CCEA has been less reserved. Back in August, in anticipation of the legislative session, they released a white paper arguing that counties should be allowed to create additional revenue that supplements state funding. “We believe Nevada’s students can’t wait for a lengthy and expensive overhaul of the Nevada Plan,” the paper stated.
That proposal has not gained much steam.
‘They’re not seeing results…’
Advocates believe the lack of political appetite for education funding is related to public distrust in how previous educational-funding efforts have been handled.
Another key legislative priority identified by the education coalition Fund Our Future is addressing the distribution of funds raised by the marijuana and room taxes. Voters supported a 3 percent room tax increase in 2009 and the legalization of marijuana in 2016 because they were sold as boosts to education. Advocates say legislators have used the former funds to supplant the state’s base education funding (known as as the distributive school account) rather than supplement it. Meanwhile, an expected 10 percent tax on retail marijuana sales was shifted by legislators from education to the rainy day fund as part of a messy political compromise last session.

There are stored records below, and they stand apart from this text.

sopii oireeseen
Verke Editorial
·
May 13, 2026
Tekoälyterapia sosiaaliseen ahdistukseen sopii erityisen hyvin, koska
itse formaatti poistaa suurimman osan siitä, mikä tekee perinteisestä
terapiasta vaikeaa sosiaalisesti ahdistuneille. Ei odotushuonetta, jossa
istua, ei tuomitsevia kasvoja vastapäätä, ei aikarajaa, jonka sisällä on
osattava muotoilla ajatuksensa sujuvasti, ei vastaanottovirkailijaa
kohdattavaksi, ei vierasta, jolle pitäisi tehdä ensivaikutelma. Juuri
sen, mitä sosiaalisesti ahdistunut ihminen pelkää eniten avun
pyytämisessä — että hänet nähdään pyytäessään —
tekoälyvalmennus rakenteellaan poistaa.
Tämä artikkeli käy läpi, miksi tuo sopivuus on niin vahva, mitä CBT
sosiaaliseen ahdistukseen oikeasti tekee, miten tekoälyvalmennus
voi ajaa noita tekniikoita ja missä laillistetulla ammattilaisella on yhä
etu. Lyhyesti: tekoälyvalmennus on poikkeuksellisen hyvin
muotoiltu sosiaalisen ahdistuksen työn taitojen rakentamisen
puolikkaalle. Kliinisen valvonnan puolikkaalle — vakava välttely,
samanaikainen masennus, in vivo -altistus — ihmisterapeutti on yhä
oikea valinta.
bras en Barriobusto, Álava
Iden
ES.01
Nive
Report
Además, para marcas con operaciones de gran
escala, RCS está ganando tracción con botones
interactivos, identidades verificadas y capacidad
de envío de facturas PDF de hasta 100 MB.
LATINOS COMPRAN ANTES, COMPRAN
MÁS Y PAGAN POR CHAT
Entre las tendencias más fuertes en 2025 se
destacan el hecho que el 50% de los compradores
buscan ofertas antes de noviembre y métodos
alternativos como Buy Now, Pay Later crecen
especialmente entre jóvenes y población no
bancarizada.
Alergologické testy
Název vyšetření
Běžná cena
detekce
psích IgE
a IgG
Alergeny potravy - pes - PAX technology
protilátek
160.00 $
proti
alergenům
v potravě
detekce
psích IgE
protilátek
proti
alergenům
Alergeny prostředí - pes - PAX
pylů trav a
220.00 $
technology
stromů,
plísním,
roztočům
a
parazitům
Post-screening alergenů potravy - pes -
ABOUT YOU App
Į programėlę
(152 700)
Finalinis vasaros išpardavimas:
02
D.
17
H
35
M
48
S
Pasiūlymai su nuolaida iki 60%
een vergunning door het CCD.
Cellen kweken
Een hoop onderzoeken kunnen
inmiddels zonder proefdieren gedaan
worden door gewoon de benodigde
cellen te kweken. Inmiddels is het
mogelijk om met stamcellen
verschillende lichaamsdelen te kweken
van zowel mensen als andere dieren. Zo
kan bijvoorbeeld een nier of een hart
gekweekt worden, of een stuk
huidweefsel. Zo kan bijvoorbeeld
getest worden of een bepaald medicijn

Booth says reverting room tax revenue may have made sense in 2011 when the state and country were deep in recession, but should not still be happening.
Then-state Sen. Tick Segerblom introduced a bill during the 2017 Legislature to distribute revenue as originally intended, but the bill died in committee. Segerblom has since left the Legislature for the Clark County Commission.
Advocates have shopped the bill to sitting legislators but nobody has stepped up.
“We’ve asked but we haven’t heard from anybody willing to sponsor that bill,” says Booth. “They’d have to come up with that money.”
Booth believes those past promises have soured much of the public on the issue of funding education. She says they don’t realize that when adjusted for inflation education funding has remained flat, not risen.
“People have fatigue because they don’t understand that money doesn’t get to us,” she says. “They’re not seeing results because the schools aren’t seeing the results of those initiatives. People aren’t understanding that.”